By Maria Antonia Tigre

On Monday, December 5, the Sabin Center filed written observations as a third-party intervener at the European Court of Human Rights (ECtHR) in Verein KlimaSeniorinnen and others v Switzerland. The case was brought in November 2020 by a group of senior women who allege that their health is threatened by heat waves worsened by the climate crisis and that the Swiss government, by failing to adequately address that crisis, violated their human rights. The women applied to the ECtHR for a ruling after they exhausted all remedies available at the national level, with the final decision from the Swiss Supreme Court communicated to the parties in May 2020. The Supreme Court rejected an appeal lodged by the plaintiffs, holding that the plaintiffs’ asserted rights had not been affected with sufficient intensity, and that the remedy they sought must be achieved through political rather than legal means (see Association of Swiss Senior Women for Climate Protection v. Federal Department of the Environment Transport, Energy and Communications (DETEC) and Others).

The application to the ECtHR listed three main complaints: (1) Switzerland’s inadequate climate policies violate the women’s right to life and health under Articles 2 and 8 of the European Convention on Human Rights (ECHR); (2) the Swiss Federal Supreme Court’s rejected their case on arbitrary grounds, in violation of the right to a fair trial under Article 6 of the ECHR; and (3) the Swiss authorities and courts did not deal with the content of their complaints, in violation of the right to an effective remedy in Article 13 of the ECHR. On April 26, 2022, the seven-judge Chamber of the ECtHR relinquished jurisdiction in favor of the Grand Chamber of the Court, meaning that the case will be heard by a larger group of 17 judges. The Grant Chamber will examine the case directly because it raises a serious question affecting the interpretation of the ECHR.

The Sabin Center’s intervention provided a comparative perspective of global climate change litigation and the intersection of international human rights law and climate change law, and focuses on two central issues:

 

  1. Victim status in climate cases:

Central to the case is whether the applicants – a group of senior women – can be regarded as existing and/or potential victims under the ECHR, as interpreted by the Court, on account of an alleged omission of the Swiss authorities to afford applicants adequate protection against the effects of climate change. The Sabin Center’s intervention focuses on existing case law from international and national fora to demonstrate that this is a question of merit and that the applicants should be given an opportunity to provide that Swiss government’s alleged failure to adequately address climate change caused them particularized individual harms. There are at least two reasons for this.

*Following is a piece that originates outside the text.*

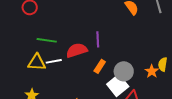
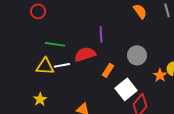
purple line: (98, 39) -> (101, 34), moved
gray circle: (124, 71) -> (137, 55), moved

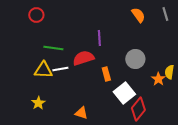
orange rectangle: (108, 70) -> (106, 74), turned -48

First, proper assessment of the applicants’ claims may well require a direct engagement with the substantive obligations of states as they pertain to climate mitigation, as well as the potential human rights violations related to these obligations, or lack thereof. Second, the analysis may involve a range of scientific assumptions, or even speculation, related to questions of the nature and extent of injury, sources of harm and causation, and redressability through the courts, giving rise to the need for the kinds of fact-intensive inquiries, presentations from competing experts, and weighing of evidence that only comes through a more thorough judicial treatment. These observations relied on the case law recently developed by the Human Rights Committee (see here and here), as well as (see e.g., here and here).

 

  1. Principles of separation of powers and the role of the judiciary in climate change litigation

The Sabin Center’s intervention also discusses the separation of powers and the judiciary’s role in climate litigation. This case, as well as two other pending cases at the Grand Chamber at the ECtHR, presents an opportunity for the Court to address the separation of powers principles that might guide human rights courts in assessing climate-related human rights claims. Specifically, the ECtHR has asked whether, given its “margin of appreciation” in environmental matters, the Swiss government had fulfilled its obligations under the ECHR. This question has been widely contested in climate litigation. The Sabin Center’s intervention sought to assist the Court by providing a comparative context and illustrations of how courts in other settings have addressed related questions.

Broadly construed, courts have addressed in three different ways this core separation of powers issue as it pertains to a state’s discretion in fulfilling the obligation to mitigate GHG emissions. First, courts have found that nations are given limited deference and that courts must provide judicial review where government action or inaction threatens human rights. Second, courts have found that courts are authorized to provide judicial review of the legality of government action or inaction, but that states hold a great deal of discretion in establishing ultimate climate targets. And third, courts have found that they cannot dictate particular standards or remedies on the issues of the appropriateness of a state’s mitigation action (or lack thereof), even where the Court may grant certain forms of declaratory relief.

After the ECtHR analyzes all submissions, it is expected to hold a hearing April or May 2023, and reach a decision later that year or in early 2024.